In What Makes You Come Alive: A Spiritual Walk with Howard Thurman, Dr. Lerita Coleman Brown invites the reader into the life of Howard Thurman, sharing the significance of Thurman’s mysticism and spirituality for us today. In journeying with us, she offers reflection questions and spiritual next steps as we begin our journey of connection or reconnecting to the Spirit within us and all around us.

What Makes You Come Alive is a book about personhood and self-worth, which is especially important for marginalized and oppressed communities. In reflecting on and writing about Thurman, Dr. Coleman Brown uplifts the importance of seeing ourselves and seeing one another as “a holy child of God.” This is a source of personal affirmation and encouragement among life’s difficulties and challenges, and it is also a call and invitation to see others in a new way, even those we may perceive as our enemies. If we are “holy children of God,” then no one and nothing can stop us, and we will also commit to love, justice, and liberation for others. This commitment to love, justice, and liberation frees marginalized/oppressed and dominant communities alike.

As such, activism and spirituality is an important theme throughout the book. Dr. Coleman Brown enters Thurman into conversation with his mentors and people he admired, such as Mahatma Gandhi and Rufus Jones, those he mentored, such as Rev. Dr. Martin Luther King, Jr. and Rev. Dr. Pauli Murray, and other mystic activists such as Jarena Lee (who is recognized as the first African American woman to publicly preach) and Sojourner Truth. There is a history and tradition of mystic activists who have followed the call of the Spirit, and Dr. Coleman Brown invites us to join them, to become mystic activists in our own right.

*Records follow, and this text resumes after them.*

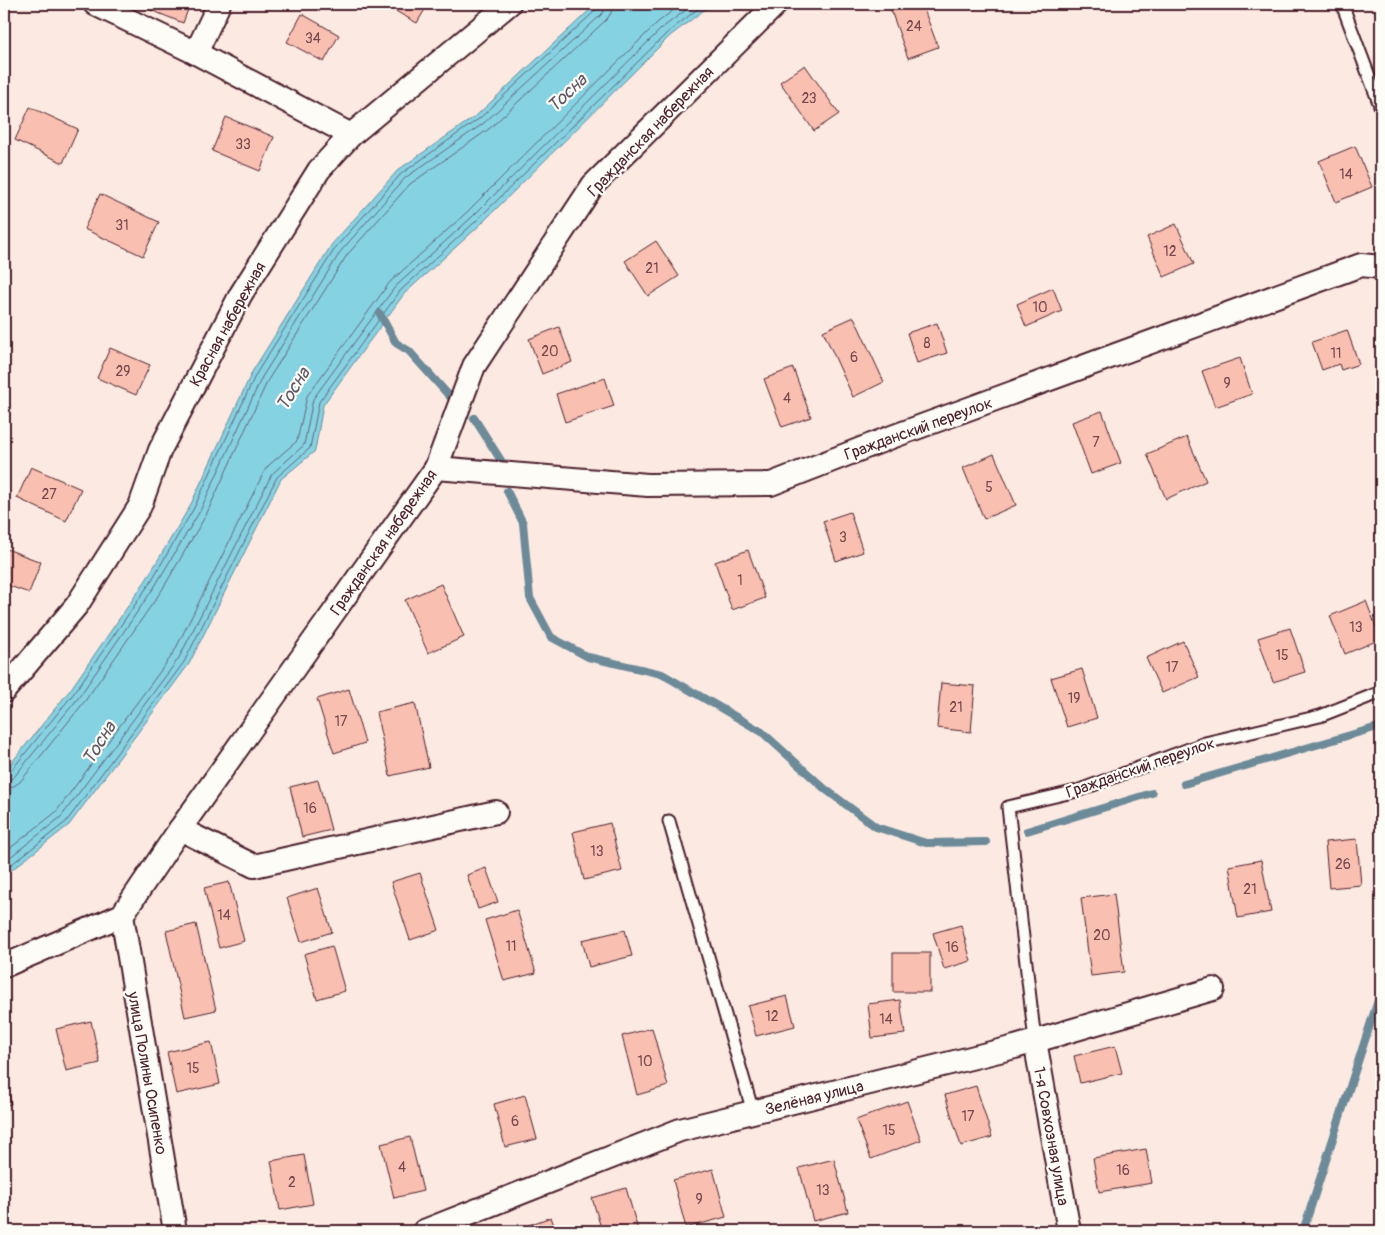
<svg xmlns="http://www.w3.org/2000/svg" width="1385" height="1235" viewBox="0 0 1385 1235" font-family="Pangolin,sans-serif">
<rect width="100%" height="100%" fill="#fceae2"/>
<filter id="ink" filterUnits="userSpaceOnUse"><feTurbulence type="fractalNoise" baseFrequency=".02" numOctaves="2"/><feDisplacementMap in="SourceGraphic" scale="10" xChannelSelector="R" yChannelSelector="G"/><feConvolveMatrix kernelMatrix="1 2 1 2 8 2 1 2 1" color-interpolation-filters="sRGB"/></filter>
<g filter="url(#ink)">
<path fill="#85d2e3" stroke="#6d8a99" d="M596,4h116l-42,32 -191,190 -75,68 -81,111 -8,46 -34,28 -92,185 -120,161 -65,51v-104l66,-82 76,-110 44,-74 62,-134 80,-128 66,-74 79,-55z"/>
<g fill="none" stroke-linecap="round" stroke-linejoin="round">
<g stroke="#626775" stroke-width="1">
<path d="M4,774l6,-2 64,-79 76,-110 44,-75 62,-134 80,-127 65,-73 79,-56 117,-109 2,-5"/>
<path d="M4,781l5,-1 5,-3 65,-80 76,-111 45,-75 62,-134 79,-126 64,-73 79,-55 118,-109 3,-5 1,-5"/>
<path d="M4,788l8,-1 8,-5 65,-81 77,-111 44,-75 62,-135 79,-125 63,-71 79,-55 118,-110 4,-6 2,-9"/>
<path d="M4,853l52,-41 117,-158 92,-184 4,-5 28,-24 10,-45 83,-114 76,-69 191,-190 24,-19"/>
<path d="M4,862l57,-45 118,-159 93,-184 32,-29 9,-46 82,-112 76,-69 191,-190 32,-24"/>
<path d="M4,870l62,-48 118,-160 93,-185 33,-29 9,-46 81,-111 75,-69 192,-189 37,-29"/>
</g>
<g stroke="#6d8a99" stroke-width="8">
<path d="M380,314l16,29 13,8 43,48"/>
<path d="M474,418l28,44"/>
<path d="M507,491l16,32 7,75 21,39 37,20 74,17 100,58 63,57 51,38 50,16 60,-1"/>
<path d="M1184,784l197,-58"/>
<path d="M1027,831l125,-38"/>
<path d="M1303,1231l78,-240"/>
</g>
</g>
<g fill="#f9bfb1" stroke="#4a1f2b">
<path d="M136,4h54l-7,19z"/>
<path d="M383,4h45l-11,19z"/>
<path d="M893,4h29l16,43 -30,11 -19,-53z"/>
<path d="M302,14l37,21 -15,27 -37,-20z"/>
<path d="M805,65l34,49 -25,17 -34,-49z"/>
<path d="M30,107l48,22 -15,34 -48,-23z"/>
<path d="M226,117l48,20 -14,34 -48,-20z"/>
<path d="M1355,146l17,41 -36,15 -17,-41z"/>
<path d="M100,194l59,28 -16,34 -59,-27z"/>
<path d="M1176,224l18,40 -30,13 -17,-40z"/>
<path d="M656,241l23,35 -31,20 -23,-35z"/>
<path d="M1053,288l9,23 -36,16 -9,-23z"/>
<path d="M854,317l30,65 -31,15 -30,-66z"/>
<path d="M937,323l10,30 -30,10 -10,-30z"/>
<path d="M559,327l13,35 -30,12 -13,-35z"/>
<path d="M1347,330l12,34 -18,6 -2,-6 -17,6 -10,-28z"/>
<path d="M110,348l40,17 -14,30 -39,-17z"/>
<path d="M1240,358l12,36 -37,13 -13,-36z"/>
<path d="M793,368l18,49 -29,10 -18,-48z"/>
<path d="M605,378l9,28 -49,16 -9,-28z"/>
<path d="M1102,411l19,52 -30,11 -19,-52z"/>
<path d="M1187,437l19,44 -40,18 -19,-45z"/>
<path d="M994,454l22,51 -32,14 -21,-51z"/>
<path d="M31,467l50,22 -15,32 -49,-23z"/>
<path d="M850,512l13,40 -27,9 -13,-40z"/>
<path d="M4,548l37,14 -12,31 -25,-9z"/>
<path d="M748,550l17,48 -33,12 -17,-48z"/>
<path d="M441,584l23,53 -36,16 -23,-53z"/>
<path d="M1366,601l15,38 -36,15 -15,-38z"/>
<path d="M1290,628l15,44 -32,10 -15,-44z"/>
<path d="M1183,641l16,36 -37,16 -16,-35z"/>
<path d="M1082,669l15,49 -30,9 -16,-49z"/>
<path d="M941,683l34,3 -4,46 -34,-4z"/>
<path d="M349,689l16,54 -31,10 -17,-54z"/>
<path d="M415,703l14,64 -39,9 -14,-64z"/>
<path d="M318,780l13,50 -29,7 -12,-50z"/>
<path d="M610,823l12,48 -38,9 -11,-48z"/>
<path d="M1357,839l4,46 -32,3 -4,-46z"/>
<path d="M1261,860l10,52 -33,6 -9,-52z"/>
<path d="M486,868l12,34 -20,7 -11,-34z"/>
<path d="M420,873l19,57 -29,10 -19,-58z"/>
<path d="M229,882l15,59 -25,7 -15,-60z"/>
<path d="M318,888l14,44 -31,10 -14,-44z"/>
<path d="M1114,894l10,78 -33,4 -10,-78z"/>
<path d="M517,910l19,63 -32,8 -19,-61z"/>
<path d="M196,924l20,86 -31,7 -19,-86z"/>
<path d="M961,925l10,36 -27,8 -11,-36z"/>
<path d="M625,930l7,26 -43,11 -7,-27z"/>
<path d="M332,946l13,45 -28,8 -13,-45z"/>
<rect x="893" y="953" width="37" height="39"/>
<path d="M787,996l8,30 -39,10 -8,-30z"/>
<path d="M900,1000l5,34 -33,4 -4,-34z"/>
<path d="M91,1021l9,42 -34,8 -10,-42z"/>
<path d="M652,1028l16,58 -31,9 -15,-59z"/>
<path d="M211,1042l9,42 -44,10 -9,-42z"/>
<path d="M1115,1046l7,27 -42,10 -6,-27z"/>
<path d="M4,1069l7,35 -7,2z"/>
<path d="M976,1086l16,51 -31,9 -16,-51z"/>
<path d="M525,1095l12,44 -32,8 -11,-43z"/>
<path d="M907,1101l14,39 -50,19 -15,-39z"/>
<path d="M410,1137l13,54 -29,7 -13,-54z"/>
<path d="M1146,1149l6,34 -53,9 -6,-34z"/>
<path d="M304,1155l9,49 -33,6 -9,-49z"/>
<path d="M834,1159l14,53 -35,9 -14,-53z"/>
<path d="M713,1169l13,48 -40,11 -13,-48z"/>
<path d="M626,1188l12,42 -36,1 -10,-33z"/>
<path d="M551,1217l5,14h-32l-1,-4z"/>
</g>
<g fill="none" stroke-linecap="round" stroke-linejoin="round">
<defs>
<g id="service">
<path d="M1342,4l39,104"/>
<path d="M669,821l84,291"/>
<path d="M1035,1041l-27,-234 69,-16 128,-48 115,-27 61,-24"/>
</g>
<g id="minor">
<path d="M95,4l101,49 155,82"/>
<path d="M196,53l23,-49"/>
<path d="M436,468l212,17 123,-1 118,-46 472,-173 20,2"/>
<path d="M4,691l73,-86 63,-99 20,-56 81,-156 78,-124 32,-35 158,-131"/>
<path d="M180,829l74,37 242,-54"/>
<path d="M122,915l53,316"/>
<path d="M4,966l118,-51 58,-86 256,-361 38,-102 119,-181 183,-181"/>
<path d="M1035,1041l34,190"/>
<path d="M424,1231l256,-101 335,-83 198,-58"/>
</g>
</defs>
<use href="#service" stroke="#4a1f2b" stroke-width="15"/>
<use href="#minor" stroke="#4a1f2b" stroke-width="26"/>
<use href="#service" stroke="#fdfcf7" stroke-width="11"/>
<use href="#minor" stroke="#fdfcf7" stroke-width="22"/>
</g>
</g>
<g text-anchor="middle" stroke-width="4.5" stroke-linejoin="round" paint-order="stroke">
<g font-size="14" fill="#76474c">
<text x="914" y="31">24</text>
<text x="313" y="43">34</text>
<text x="809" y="103">23</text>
<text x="243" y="149">33</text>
<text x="1346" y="179">14</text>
<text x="122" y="230">31</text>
<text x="1170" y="256">12</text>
<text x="652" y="273">21</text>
<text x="1040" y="312">10</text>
<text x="927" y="348">8</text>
<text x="550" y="356">20</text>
<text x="1336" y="358">11</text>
<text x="854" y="362">6</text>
<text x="123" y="376">29</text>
<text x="1227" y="388">9</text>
<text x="787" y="403">4</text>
<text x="1096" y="447">7</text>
<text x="989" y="492">5</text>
<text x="49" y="499">27</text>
<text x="843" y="542">3</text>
<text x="740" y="585">1</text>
<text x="1356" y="632">13</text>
<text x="1282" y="660">15</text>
<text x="1172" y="672">17</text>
<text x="1074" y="703">19</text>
<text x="956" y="712">21</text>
<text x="341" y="726">17</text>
<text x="310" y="813">16</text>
<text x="597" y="856">13</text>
<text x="1343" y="869">26</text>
<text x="1250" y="894">21</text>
<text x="224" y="920">14</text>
<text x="1102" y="940">20</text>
<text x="511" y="951">11</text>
<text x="952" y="952">16</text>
<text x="772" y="1021">12</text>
<text x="886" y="1024">14</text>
<text x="645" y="1066">10</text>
<text x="193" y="1073">15</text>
<text x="968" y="1121">17</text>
<text x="515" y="1126">6</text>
<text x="889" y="1135">15</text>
<text x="402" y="1172">4</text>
<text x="1123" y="1175">16</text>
<text x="292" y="1187">2</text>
<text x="823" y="1195">13</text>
<text x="699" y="1204">9</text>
</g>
<g font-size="16" fill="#4a1f2b" stroke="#fdfcf7">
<text transform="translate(650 131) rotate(-46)" y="6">Гражданская набережная</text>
<text transform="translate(227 324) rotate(-61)" y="6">Красная набережная</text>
<text transform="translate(918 428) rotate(-20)" y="6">Гражданский переулок</text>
<text transform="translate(383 542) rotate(-55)" y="6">Гражданская набережная</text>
<text transform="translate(1140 767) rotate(-19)" y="6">Гражданский переулок</text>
<text transform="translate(148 1073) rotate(80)" y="6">улица Полины Осипенко</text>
<text transform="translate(814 1097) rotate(-14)" y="6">Зелёная улица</text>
<text transform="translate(1052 1136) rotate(80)" y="6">1-я Совхозная улица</text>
</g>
<g font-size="18" font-style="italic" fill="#5c5562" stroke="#fdfcf7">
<text transform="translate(567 93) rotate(-43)" y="6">Тосна</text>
<text transform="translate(293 389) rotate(-58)" y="6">Тосна</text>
<text transform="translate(99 743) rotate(-58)" y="6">Тосна</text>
</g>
</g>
<rect width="1385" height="1235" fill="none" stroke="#fdfcf7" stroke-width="20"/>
<rect x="10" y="10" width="1365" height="1215" fill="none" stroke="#4a1f2b" stroke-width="2" filter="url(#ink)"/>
</svg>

Overall, Dr. Lerita Coleman Brown is encouraging us to center down. To take time to sit in silence and solitude. To find God in nature, in ourselves, in those around us, and in our sacred and private spaces. It is in these moments of silence and solitude that the Spirit can speak to us and lead us into new ways of being. And out of these meditative experiences, we can begin the work to which we are called that can change the world around us.